Wired is an online magazine with a failing print edition. Wired’s ad pages are down 44% through its August issue. The content of the publication makes it a perfect online product. According to online audience measurement firm Compete, Wired.com had 6.4 million unique visitors in June. PC Magazine killed its print edition. It’s time for Wired to do the same.
Conde Nast needs to be more successful online. The major portals the company has created–Style.com, Epicurious.com, and Concierge.com–all have small online presences. Compete shows Epicurious with less than 1.8 million unique visitors in June. Style.com had 675,000 for the same month. Concierge had 430,000. Even if those numbers are off by a factor of five times, they are much too small. With marketing revenue moving online and out of print, Conde Nast is well behind most other large publishers in exploiting the internet by using its premium content.
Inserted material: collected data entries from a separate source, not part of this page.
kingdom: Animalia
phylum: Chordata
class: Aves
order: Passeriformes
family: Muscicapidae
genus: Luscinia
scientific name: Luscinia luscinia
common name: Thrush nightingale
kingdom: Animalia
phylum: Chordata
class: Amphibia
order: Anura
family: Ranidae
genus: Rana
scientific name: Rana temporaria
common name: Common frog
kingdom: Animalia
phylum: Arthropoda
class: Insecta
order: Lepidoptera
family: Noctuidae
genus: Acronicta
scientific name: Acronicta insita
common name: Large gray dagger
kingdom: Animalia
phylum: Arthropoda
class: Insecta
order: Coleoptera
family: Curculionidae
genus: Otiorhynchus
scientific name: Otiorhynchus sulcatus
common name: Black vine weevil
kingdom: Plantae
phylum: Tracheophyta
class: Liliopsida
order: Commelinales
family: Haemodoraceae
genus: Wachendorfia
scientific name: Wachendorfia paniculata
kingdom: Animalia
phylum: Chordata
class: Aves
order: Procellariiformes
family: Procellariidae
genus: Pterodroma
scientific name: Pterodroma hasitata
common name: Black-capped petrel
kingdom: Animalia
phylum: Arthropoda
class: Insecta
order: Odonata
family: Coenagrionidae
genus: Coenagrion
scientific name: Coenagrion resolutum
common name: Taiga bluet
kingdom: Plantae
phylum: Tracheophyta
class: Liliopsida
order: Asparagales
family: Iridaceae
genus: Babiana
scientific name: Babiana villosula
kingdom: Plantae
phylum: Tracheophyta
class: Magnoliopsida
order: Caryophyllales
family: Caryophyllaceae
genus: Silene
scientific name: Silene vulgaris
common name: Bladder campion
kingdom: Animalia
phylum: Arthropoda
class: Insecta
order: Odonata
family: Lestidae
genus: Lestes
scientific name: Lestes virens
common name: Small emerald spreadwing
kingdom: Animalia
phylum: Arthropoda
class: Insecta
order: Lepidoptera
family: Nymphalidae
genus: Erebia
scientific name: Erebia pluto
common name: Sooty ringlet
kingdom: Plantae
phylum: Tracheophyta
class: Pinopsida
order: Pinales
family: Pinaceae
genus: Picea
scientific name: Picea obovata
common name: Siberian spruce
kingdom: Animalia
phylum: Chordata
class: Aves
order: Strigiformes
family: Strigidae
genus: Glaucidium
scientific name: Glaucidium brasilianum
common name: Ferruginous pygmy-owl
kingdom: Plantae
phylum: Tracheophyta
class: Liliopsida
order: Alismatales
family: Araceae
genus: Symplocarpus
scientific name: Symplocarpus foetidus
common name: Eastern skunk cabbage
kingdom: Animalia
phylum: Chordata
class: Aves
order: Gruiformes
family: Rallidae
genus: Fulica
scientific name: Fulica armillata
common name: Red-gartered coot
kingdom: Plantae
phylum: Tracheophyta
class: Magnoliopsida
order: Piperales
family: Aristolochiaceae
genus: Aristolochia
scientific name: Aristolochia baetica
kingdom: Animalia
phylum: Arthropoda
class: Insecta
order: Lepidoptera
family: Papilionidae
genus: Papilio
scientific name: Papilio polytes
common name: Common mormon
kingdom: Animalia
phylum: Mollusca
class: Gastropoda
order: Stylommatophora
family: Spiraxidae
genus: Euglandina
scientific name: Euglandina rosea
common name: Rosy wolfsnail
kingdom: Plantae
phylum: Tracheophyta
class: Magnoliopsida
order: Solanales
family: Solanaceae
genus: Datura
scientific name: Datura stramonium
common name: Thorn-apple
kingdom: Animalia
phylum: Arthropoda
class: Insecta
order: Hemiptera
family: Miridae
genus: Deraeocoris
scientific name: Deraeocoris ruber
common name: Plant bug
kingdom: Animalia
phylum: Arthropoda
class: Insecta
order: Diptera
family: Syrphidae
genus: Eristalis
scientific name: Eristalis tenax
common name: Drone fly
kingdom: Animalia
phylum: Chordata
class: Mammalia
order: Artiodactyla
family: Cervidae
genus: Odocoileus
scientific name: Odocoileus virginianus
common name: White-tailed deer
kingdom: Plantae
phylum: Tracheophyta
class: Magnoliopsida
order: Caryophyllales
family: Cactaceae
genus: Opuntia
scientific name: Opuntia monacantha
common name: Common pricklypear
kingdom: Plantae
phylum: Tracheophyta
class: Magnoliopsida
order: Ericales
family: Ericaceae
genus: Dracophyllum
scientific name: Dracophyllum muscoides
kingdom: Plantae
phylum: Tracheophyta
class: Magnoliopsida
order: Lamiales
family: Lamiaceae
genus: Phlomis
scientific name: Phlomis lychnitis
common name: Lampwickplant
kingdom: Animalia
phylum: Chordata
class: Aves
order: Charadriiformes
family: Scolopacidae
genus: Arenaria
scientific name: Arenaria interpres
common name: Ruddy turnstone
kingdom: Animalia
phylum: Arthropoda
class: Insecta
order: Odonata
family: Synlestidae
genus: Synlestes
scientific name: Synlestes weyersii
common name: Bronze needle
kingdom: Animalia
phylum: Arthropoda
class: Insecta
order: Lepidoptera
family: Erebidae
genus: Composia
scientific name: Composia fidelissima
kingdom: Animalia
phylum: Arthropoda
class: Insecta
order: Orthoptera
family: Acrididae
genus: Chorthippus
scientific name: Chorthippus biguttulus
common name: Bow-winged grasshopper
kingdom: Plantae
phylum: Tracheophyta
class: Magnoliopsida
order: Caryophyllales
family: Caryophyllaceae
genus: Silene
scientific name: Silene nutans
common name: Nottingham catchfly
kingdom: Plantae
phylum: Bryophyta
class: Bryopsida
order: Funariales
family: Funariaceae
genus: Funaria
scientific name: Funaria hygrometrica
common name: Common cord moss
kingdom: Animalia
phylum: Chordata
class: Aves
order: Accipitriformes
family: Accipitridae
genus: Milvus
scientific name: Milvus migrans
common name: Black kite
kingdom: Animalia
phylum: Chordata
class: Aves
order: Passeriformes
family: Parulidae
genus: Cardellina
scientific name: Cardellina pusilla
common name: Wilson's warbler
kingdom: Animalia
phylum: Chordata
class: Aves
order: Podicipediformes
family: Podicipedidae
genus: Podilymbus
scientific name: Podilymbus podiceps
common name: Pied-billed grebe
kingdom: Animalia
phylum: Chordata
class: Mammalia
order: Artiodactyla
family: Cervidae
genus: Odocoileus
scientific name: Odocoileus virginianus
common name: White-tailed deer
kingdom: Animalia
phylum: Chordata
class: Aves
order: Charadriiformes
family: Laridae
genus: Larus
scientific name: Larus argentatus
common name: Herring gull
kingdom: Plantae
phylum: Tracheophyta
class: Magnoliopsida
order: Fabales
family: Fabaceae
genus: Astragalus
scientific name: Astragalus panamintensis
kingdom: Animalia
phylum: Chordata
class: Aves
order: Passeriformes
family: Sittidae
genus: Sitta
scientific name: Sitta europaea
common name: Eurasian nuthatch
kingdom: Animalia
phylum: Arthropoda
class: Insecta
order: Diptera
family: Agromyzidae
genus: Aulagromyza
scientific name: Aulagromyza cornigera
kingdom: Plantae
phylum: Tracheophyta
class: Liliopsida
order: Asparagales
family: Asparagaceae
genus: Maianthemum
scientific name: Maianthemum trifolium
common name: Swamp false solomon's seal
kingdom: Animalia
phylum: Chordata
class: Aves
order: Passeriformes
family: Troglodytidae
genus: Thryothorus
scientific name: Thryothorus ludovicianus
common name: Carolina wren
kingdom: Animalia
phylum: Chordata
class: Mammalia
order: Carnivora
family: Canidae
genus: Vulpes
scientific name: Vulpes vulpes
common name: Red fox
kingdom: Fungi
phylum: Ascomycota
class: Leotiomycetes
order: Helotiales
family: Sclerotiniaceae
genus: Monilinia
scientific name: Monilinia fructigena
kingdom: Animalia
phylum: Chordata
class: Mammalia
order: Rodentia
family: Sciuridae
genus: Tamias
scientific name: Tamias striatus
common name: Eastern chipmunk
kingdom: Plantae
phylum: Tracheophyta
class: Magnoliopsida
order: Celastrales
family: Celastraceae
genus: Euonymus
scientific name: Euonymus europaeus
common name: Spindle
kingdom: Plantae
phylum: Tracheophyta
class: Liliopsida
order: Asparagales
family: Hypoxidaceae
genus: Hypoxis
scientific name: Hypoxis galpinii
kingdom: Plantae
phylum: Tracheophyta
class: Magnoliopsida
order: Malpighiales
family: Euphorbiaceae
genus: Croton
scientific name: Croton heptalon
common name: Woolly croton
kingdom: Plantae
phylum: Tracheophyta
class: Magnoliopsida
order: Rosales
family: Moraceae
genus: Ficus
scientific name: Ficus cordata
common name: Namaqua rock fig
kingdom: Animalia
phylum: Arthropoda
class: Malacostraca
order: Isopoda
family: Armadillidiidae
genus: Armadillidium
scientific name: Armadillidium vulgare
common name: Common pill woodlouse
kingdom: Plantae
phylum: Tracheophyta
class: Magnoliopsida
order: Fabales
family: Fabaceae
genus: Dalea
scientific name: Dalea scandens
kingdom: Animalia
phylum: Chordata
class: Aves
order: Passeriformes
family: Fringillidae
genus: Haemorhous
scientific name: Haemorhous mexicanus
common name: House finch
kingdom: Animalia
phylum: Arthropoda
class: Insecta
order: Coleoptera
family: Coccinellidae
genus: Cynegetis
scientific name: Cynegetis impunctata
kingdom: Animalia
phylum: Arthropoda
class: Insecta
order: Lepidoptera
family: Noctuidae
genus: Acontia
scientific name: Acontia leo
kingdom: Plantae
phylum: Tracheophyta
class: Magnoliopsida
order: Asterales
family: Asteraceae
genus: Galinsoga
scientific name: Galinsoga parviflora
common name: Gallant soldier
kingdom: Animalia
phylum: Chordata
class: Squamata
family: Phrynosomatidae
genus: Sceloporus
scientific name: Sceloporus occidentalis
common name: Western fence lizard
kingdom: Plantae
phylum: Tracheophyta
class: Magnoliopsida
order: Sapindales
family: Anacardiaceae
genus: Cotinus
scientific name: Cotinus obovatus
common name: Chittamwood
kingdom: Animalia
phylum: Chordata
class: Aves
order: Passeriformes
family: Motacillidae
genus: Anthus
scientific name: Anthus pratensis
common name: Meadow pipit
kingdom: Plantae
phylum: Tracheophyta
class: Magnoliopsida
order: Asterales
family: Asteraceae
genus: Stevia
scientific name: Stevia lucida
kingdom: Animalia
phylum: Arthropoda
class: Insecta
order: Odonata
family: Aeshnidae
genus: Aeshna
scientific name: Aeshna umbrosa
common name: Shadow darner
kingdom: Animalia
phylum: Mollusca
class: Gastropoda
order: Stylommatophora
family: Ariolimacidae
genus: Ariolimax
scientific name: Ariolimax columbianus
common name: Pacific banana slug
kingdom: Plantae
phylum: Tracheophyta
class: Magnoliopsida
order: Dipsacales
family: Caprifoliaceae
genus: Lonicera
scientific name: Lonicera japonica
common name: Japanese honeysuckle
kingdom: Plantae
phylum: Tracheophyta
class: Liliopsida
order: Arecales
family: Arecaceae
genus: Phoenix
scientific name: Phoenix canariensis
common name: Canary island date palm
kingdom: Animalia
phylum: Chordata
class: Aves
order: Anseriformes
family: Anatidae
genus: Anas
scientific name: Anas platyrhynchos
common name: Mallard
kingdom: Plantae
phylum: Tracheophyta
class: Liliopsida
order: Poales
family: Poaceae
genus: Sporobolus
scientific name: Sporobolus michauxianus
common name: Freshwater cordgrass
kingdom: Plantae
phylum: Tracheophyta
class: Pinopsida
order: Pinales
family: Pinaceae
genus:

Finally, some of the brands are going to have to be closed. Gourmet ad pages are down 43% through the first eight months of the year. Stablemate Bon Appetite is doing better. Architectural Digest ad pages are off 49% for the same period. Spending on luxury homes and decor may not come back for years.
Conde Nast is going to have to be rebuilt around a few core brands: Vogue, Glamour, Allure, GQ, Vanity Fair, Bon Appetite, and The New Yorker as well as their online counterparts. That will require far fewer people which means substantial staff cuts.